◆ **Reading passage**
---------------

The CEO of ImClone, used this information and asked his broker to transfer US$4.9 million worth of share to his daughter’s account. Then the CEO’s daughter asked the broker to sell US$2.5 million worth of share in the open market.

The broker being a friend of Ms Stewart, shared this piece of information upon which Ms Stewart shared her 4,000 shares. When Ms Stewart was asked about the incident, she gave false statements, which led to five months in prison and five months of home confinement along with two years of probation.

U.S Vs James O’ Hagen  

Mr James O’ Hagen was a lawyer by profession and was associated with a law firm Dorsey & Whitney. The firm use to represent Grand Metropolitan PLC, which was planning a tender offer for Pilsbury. Mr O’Hogan took advantage of this information and brought options to the company. Mr O’Hagen was confident that the prices of the option would soar surely if the news comes out.

---------------

◆ **Data segment**
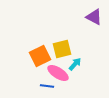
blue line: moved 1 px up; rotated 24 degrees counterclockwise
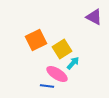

---------------

◆ **Exercise tasks**
1. In the insider trading passage, which law firm was James O'Hagen associated with?
2. Continue the insider trading passage from its last sentence.
The material above comes from a different source than the insider trading passage.

◆ **Answers provided**
1. Dorsey & Whitney.

2.
Mr O’Hagen made US$4.3 million from selling the options. Upon investigation, he was found guilty and had 57 charges to his name.

Amazon insider trading case

Mr Viky Bohra used confidential information retrieved from a relative and made a profit of US$1,428,264. Mr Bohra’s wife had access to information like revenue, sales and expenditures of Amazon.

Mr Bohra used the information which was not made public yet and purchased the shares of Amazon. His wife, who is no longer working in Amazon, will not face any charges as per the plea agreement. Mr Bohra has also agreed to forfeit the gains he made through the transactions and will face a jail term of no more than 33 months.